#### Problem details
Copy each line below in which the word "tăng" occurs.

#### The input
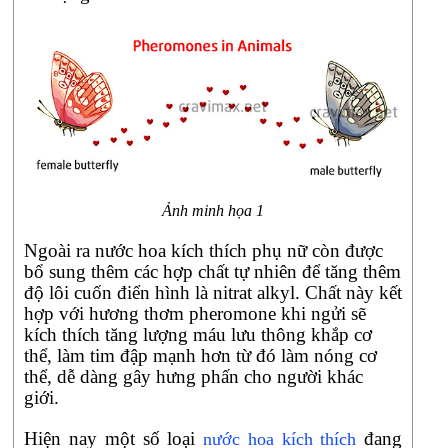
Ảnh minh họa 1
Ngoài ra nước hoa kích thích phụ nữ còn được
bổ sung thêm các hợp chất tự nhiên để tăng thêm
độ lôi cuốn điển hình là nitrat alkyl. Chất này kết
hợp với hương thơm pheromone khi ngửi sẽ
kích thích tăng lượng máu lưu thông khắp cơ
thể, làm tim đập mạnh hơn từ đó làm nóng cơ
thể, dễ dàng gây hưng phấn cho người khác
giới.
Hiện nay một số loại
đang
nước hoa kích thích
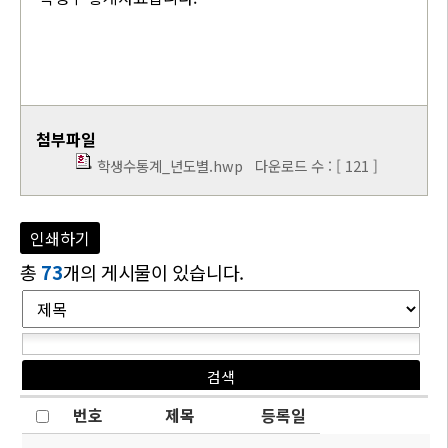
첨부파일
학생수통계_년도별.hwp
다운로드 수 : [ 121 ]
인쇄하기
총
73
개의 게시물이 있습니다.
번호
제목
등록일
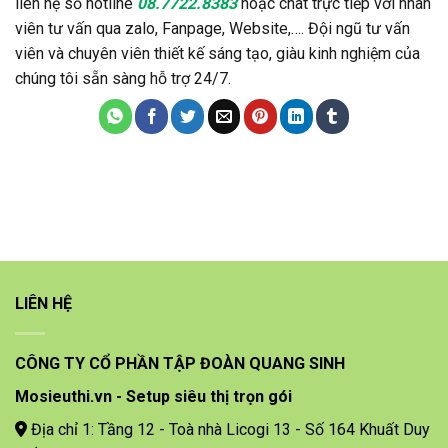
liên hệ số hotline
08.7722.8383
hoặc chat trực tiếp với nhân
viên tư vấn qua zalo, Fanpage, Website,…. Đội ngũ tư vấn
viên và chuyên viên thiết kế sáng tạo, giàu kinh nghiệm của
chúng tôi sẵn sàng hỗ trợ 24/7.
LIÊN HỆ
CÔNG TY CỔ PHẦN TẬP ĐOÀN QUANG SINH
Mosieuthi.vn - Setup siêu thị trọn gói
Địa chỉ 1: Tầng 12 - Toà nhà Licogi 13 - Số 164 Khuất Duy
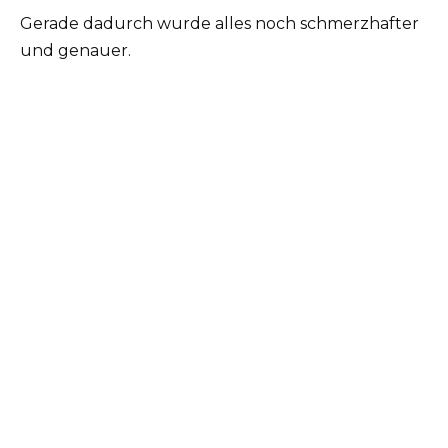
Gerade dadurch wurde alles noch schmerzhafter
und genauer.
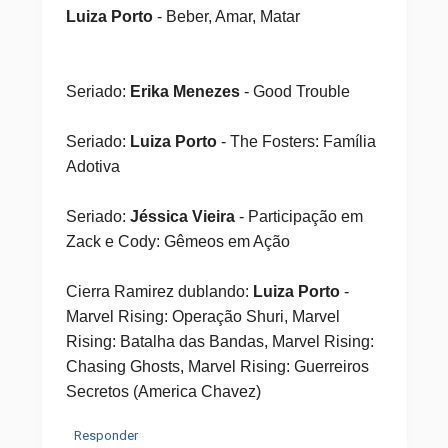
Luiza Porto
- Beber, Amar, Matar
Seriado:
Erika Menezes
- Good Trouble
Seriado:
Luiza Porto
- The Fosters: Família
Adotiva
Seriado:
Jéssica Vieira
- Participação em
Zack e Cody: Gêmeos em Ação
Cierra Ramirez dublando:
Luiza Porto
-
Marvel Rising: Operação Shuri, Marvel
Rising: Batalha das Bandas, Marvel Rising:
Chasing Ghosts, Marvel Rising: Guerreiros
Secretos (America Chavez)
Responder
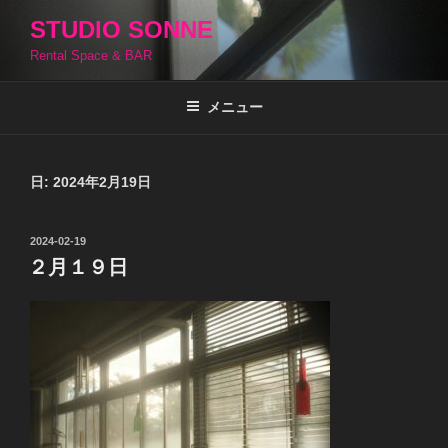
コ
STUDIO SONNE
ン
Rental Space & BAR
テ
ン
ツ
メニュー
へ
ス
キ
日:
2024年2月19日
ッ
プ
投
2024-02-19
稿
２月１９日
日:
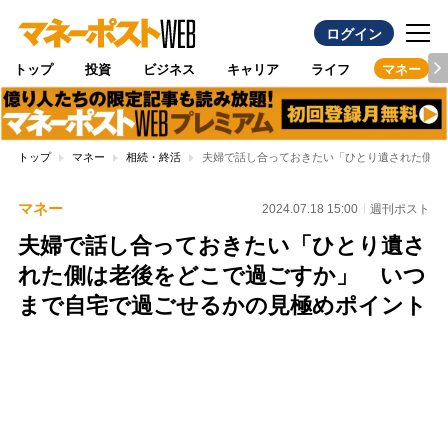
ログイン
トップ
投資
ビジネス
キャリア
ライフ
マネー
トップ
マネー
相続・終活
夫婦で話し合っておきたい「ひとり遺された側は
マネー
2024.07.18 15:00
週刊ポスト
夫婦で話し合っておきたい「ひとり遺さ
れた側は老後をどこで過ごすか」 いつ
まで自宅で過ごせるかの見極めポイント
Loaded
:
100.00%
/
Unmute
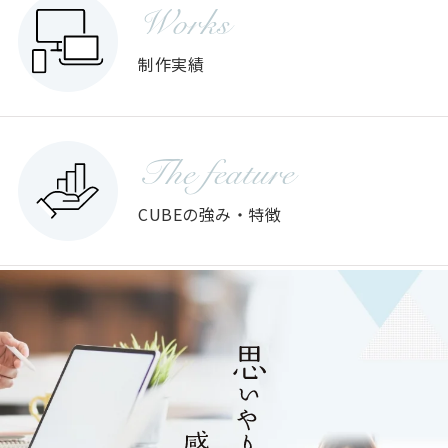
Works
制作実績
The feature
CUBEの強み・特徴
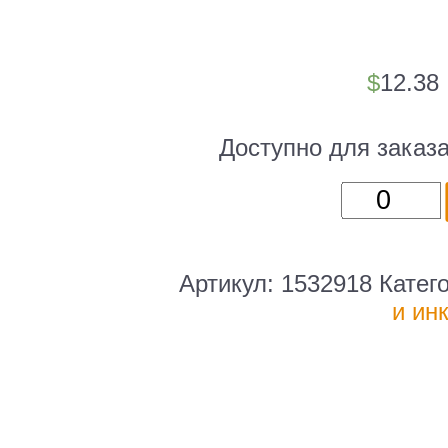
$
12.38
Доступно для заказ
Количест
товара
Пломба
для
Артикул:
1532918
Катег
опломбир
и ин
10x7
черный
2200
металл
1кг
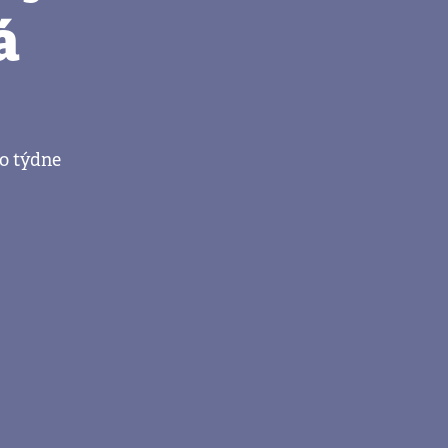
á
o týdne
---
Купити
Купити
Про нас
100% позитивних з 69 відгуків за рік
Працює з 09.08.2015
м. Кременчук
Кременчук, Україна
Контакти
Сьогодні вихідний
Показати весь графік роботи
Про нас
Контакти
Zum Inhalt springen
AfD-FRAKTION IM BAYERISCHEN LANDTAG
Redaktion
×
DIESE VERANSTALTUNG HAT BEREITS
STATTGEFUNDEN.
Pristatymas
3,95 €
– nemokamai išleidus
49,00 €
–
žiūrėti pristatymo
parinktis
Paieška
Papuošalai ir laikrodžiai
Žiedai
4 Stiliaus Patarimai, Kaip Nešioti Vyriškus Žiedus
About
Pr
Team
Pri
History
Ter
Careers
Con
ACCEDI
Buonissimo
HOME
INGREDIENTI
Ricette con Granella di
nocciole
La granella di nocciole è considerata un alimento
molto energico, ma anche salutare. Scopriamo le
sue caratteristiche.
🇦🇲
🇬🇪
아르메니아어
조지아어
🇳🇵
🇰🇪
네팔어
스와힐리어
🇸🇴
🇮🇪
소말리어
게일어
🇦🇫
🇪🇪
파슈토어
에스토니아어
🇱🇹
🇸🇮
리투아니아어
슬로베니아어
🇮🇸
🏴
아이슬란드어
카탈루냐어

#### Solution
bổ sung thêm các hợp chất tự nhiên để tăng thêm
kích thích tăng lượng máu lưu thông khắp cơ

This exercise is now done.